After five minutes it’s time for me to make my move, but I choke, seemingly unable to do what I’d been sent here to do. Maybe it’s fear of drawing attention to myself during an exam, like all those dreams where you can’t read the paper and then soil yourself. Maybe it was that Ian seemed like a nice guy who didn’t need this kind of hassle. Another five minutes passed and I started to picture the people from the agency sitting outside in a van, listening through headphones and sweating through their wife-beaters, revolvers hanging loose at their sides.
‘Now look, what’s your guy playing at?’ the one who looks like Bogart in Key Largo asks, ‘I thought this rat would squeak?’
‘Jeez I dunno,’ replies the other, played by Robert Mitchum, ‘let’s cut him loose before he brings the heat down on us.’
As their imaginary van tears away, my skin starts to tingle and I stare into the wood grain of my desk. If Ian has noticed, he probably thinks I’m stressed out on account of having so little knowledge of UK transit law. I look up but he’s engrossed in a paperback. According to the clock we’ve had half of our allotted time- half- and I know that it’s now or never. I reach into my pocket very, very slowly, and take out the phone. Ian immediately looks up from his book, like he’s been waiting for this, and he frowns with his head set on one side like a faithful dog that doesn’t understand why you’re shouting at it.

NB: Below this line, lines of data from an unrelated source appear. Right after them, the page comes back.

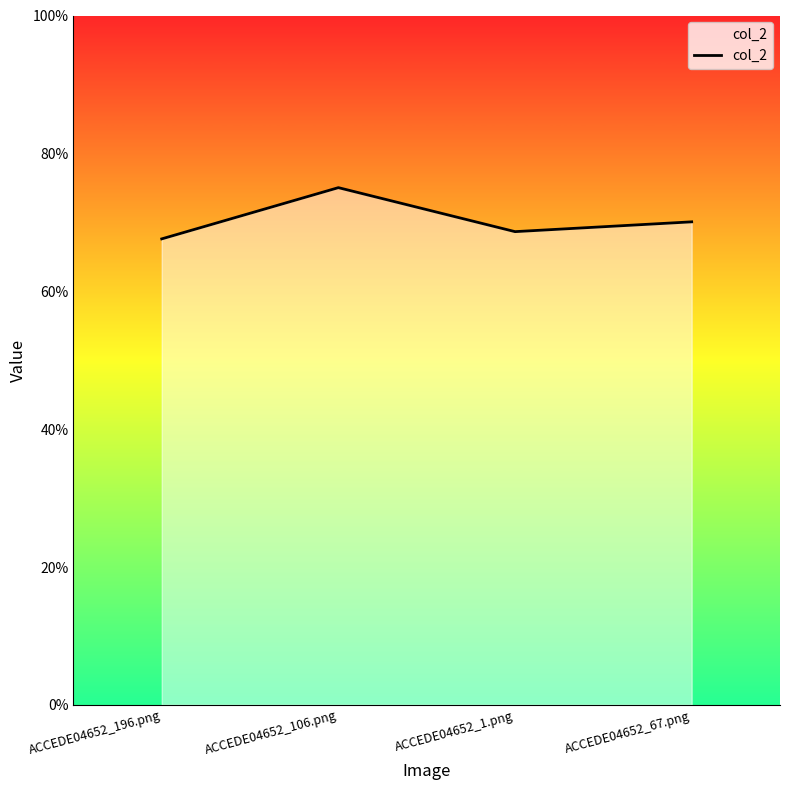

Does the chart display data point markers on the line(s)?

No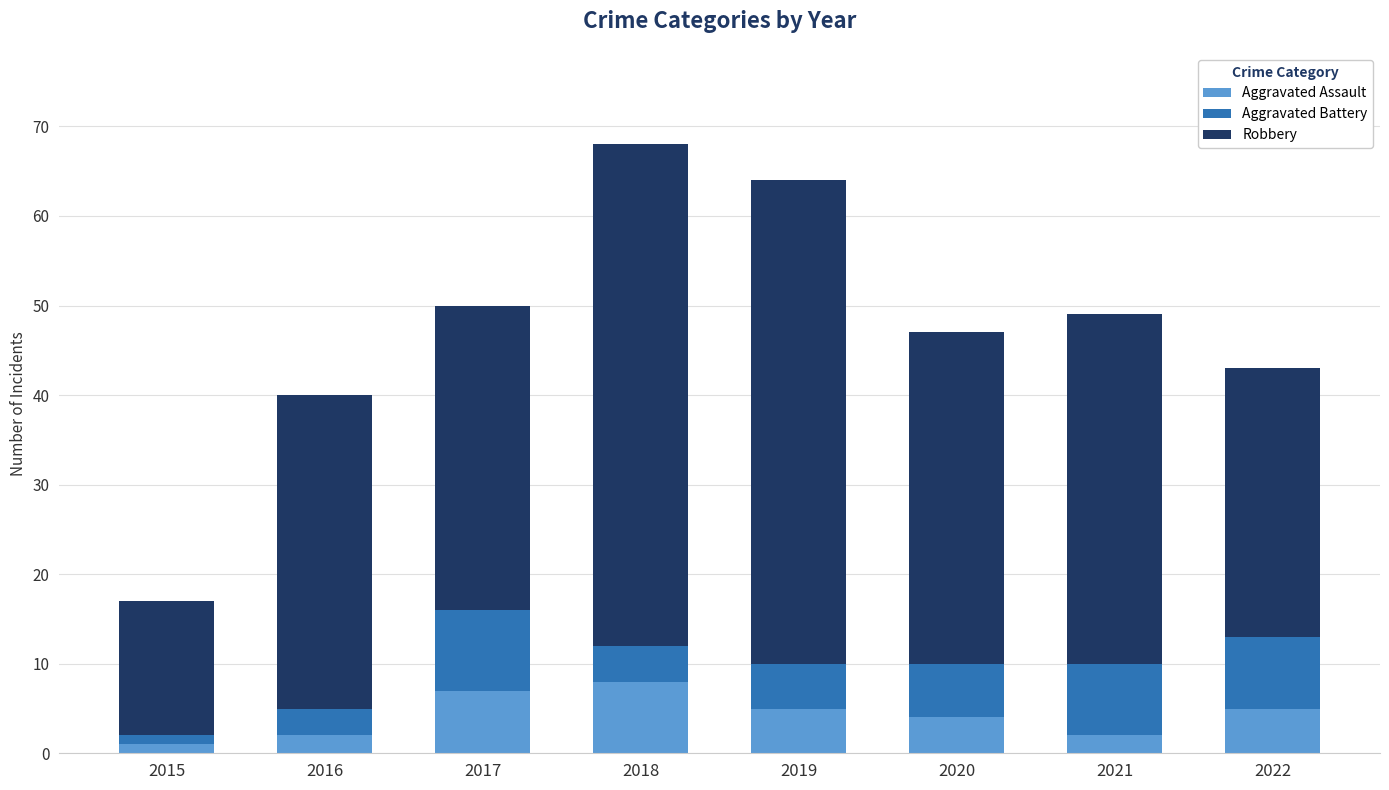

At which label does Aggravated Assault reach its minimum?

2015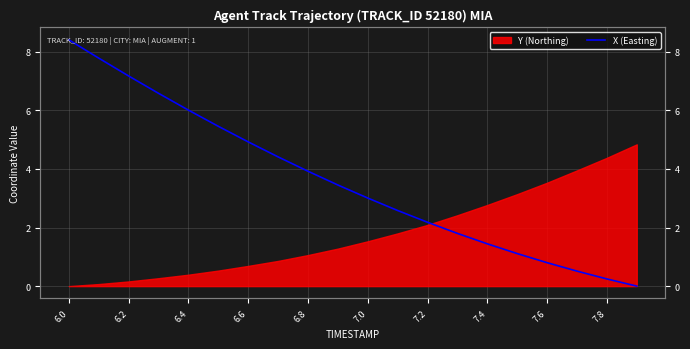

What is the maximum value shown in the chart?

8.4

He stands up, crossing over to me in a single stride. The movement distracts the other students and they stop working as Ian hunches to speak softly in my ear. They can’t hear what he’s saying to me. They just see me nod, and put my phone back in my pocket. They see gestures of explanation from him, restrained to reflect the solemnity of the room. They think he looks almost apologetic, confused too and more than a little angry. They see me blink away inexplicable tears, and those who didn’t notice me get the phone out wonder what the hell is going on as I silently pack away my belongings and leave the room.